What!Tony, IF ever you are in Moncton, New Brunswick (the province of), head straight to (do not pass Go, do not collect $200) Staples Pharmacy on St George Street. You will certainly have death by chocolate... The back half of the store is a homeopathic/naturopathic pharmacy (since the 1920s, I think). The front half of the store is all chocolate. You can buy a candy bar like a Twix or Mars bar for $1. You can buy a Godiva or Lindt bar for $5. You can buy chocolate of every type and brand and taste from $.50 to $50! Death by chocolate, completely and indeedily dee dee!

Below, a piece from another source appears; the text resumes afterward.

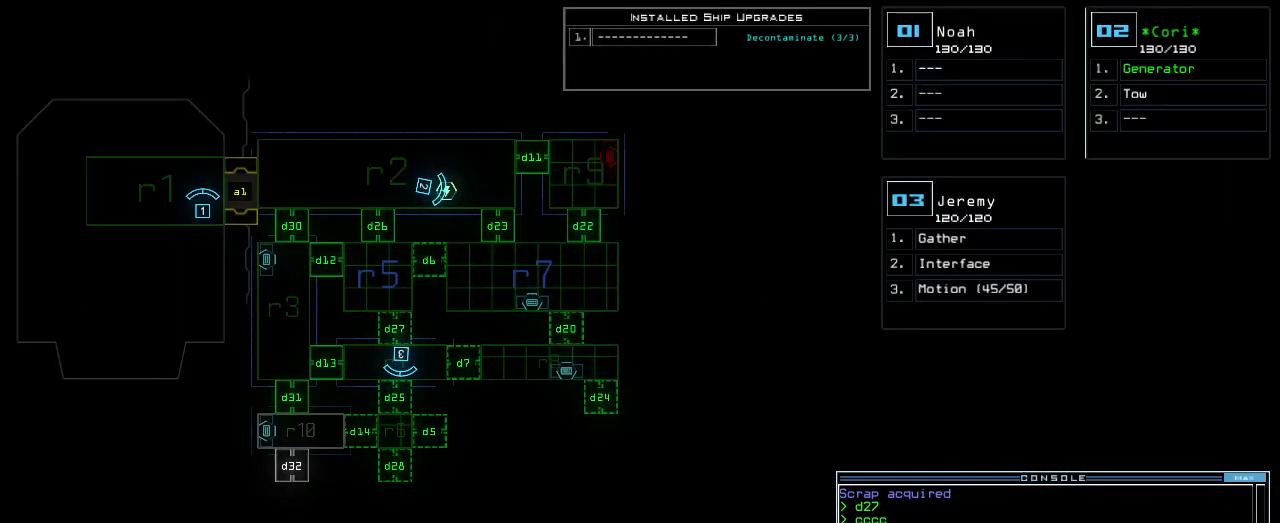
{"keys": ["left", "up"], "events": [[80, "3", "down"], [80, "up", "down"], [160, "3", "up"], [160, "left", "down"], [320, "up", "up"], [460, "up", "down"]]}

What!Chocolate is not a Homeopathic remedy!
The homeopathic store here only sell wild mountain weed and I don't have any use for it. Have a safe and sane Caminho adventure.Why yes, yes it is. That's why it's in a homeopathic pharmacy! Get only into the chocolate section and you don't need anything else!
Yeah, stick with the quick dry wicking pants, Patti; you could leave the rain for 1/2 hour and the pants will dry. And you will take breaks and leave the rain: breakfast cafe con leche. Morning break cafe con leche. Lunch cafe con leche. Midafternoon cafe con leche. High tea cafe con leche. Supper cafe con leche... Hahaha!
A reminder about the dry wicking pants: My REI, Columbia, and LL Bean all have zip-off lowers. When I have run into rain, I could remove them to dry (or to not get so wet when the weather was warm). I'm a poncho fellow, too!
Pancho Caminho.....
The homeopathic store here only sell wild mountain weed and I don't have any use for it. Have a safe and sane Caminho adventure.
Please, please do not miss staying for the night at Casa Fernanda, the best albergue in the world. The munis in de Porrino and de Rodondela are really great as well.
Just writing those down. Thanks for the tips, Don! (PS, where is Casa Fernanda located?)